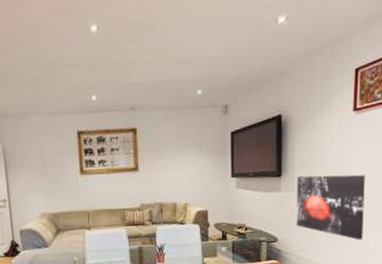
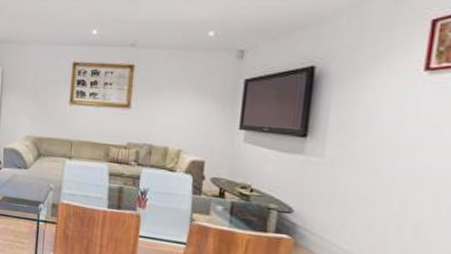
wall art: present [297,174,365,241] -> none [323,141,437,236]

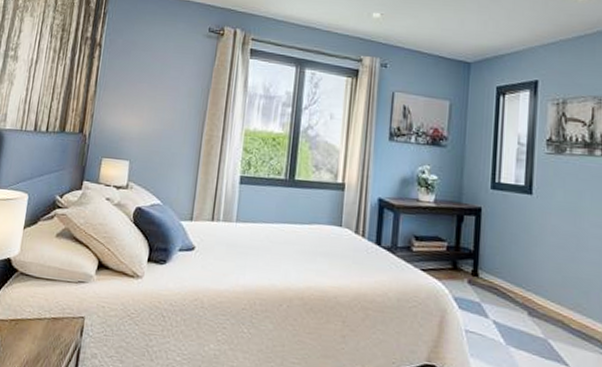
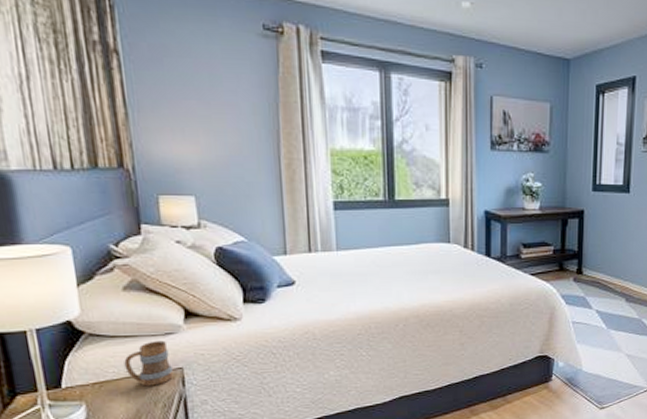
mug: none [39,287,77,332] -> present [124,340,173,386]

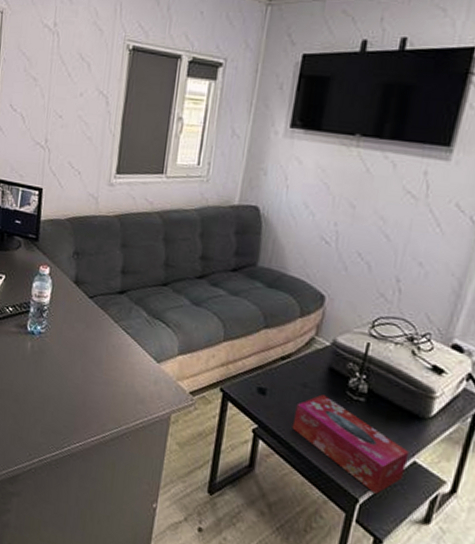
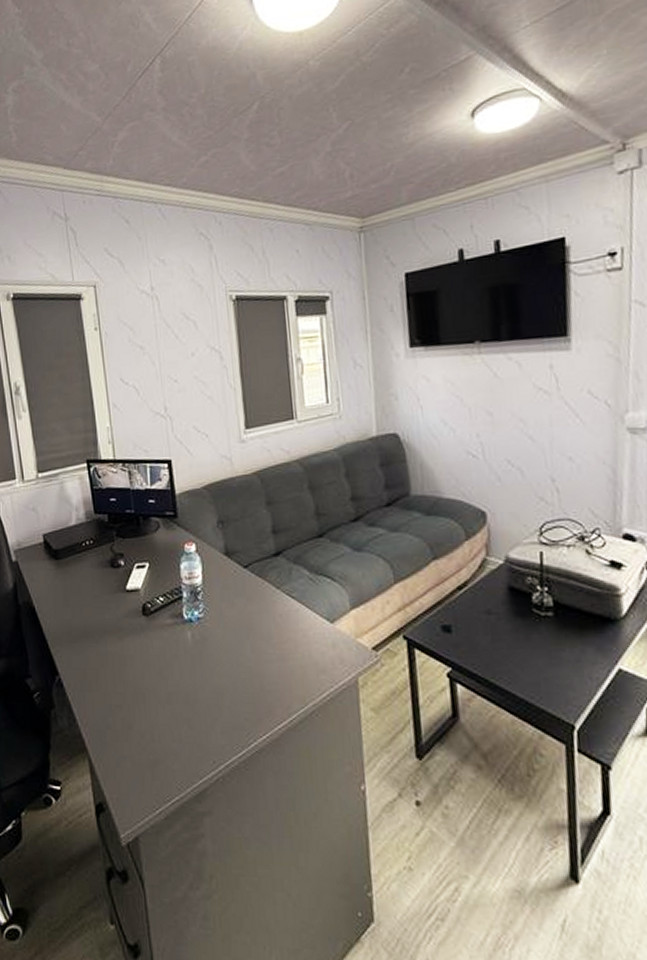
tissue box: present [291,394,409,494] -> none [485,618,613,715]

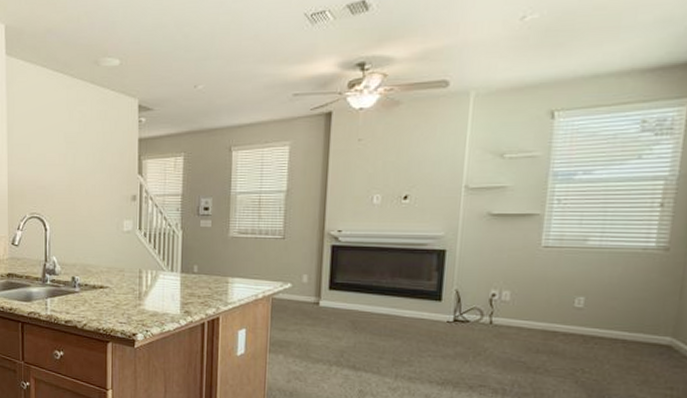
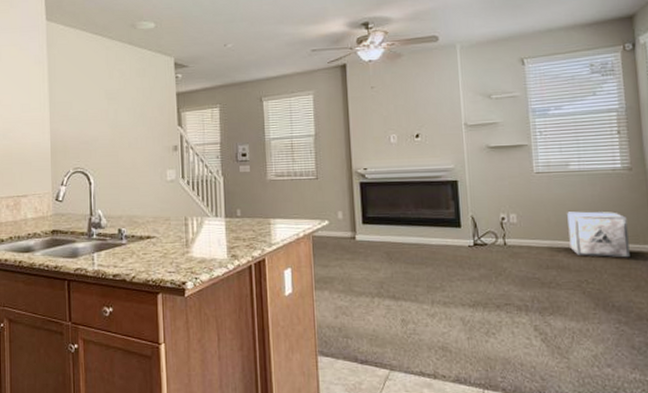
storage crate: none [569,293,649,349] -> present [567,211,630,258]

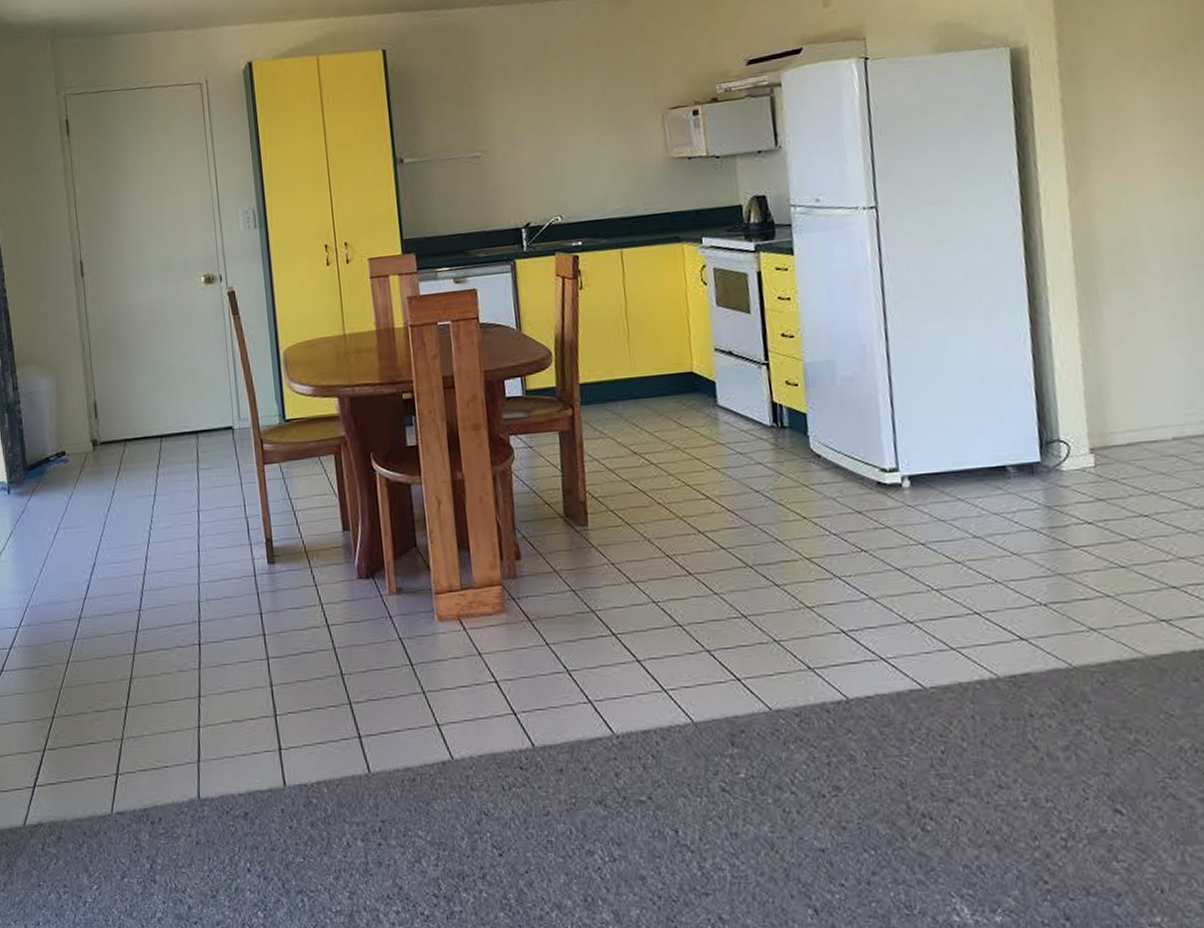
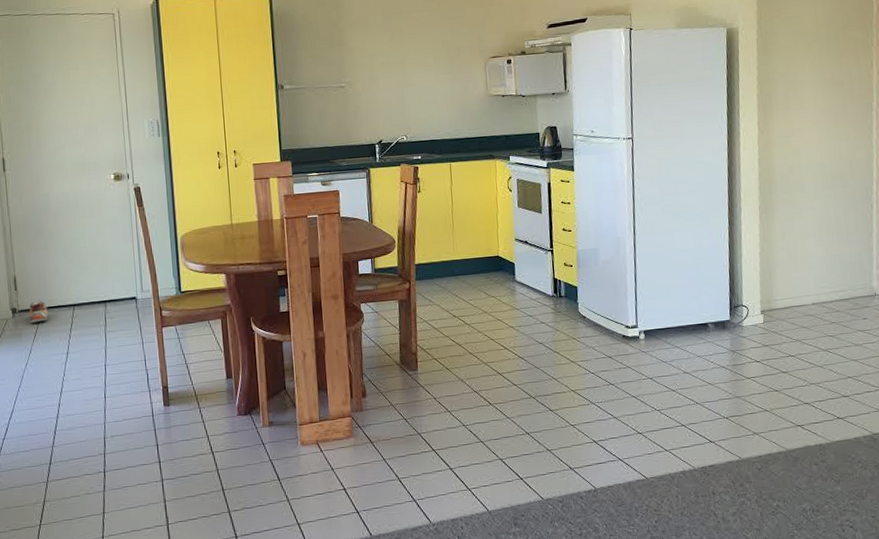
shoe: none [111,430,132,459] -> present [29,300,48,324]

Work to complete: Skip every picture, and give the rest of the material above again exactly.

Expected answer:
wall art: present [297,174,365,241] -> none [323,141,437,236]

mug: none [39,287,77,332] -> present [124,340,173,386]

tissue box: present [291,394,409,494] -> none [485,618,613,715]

storage crate: none [569,293,649,349] -> present [567,211,630,258]

shoe: none [111,430,132,459] -> present [29,300,48,324]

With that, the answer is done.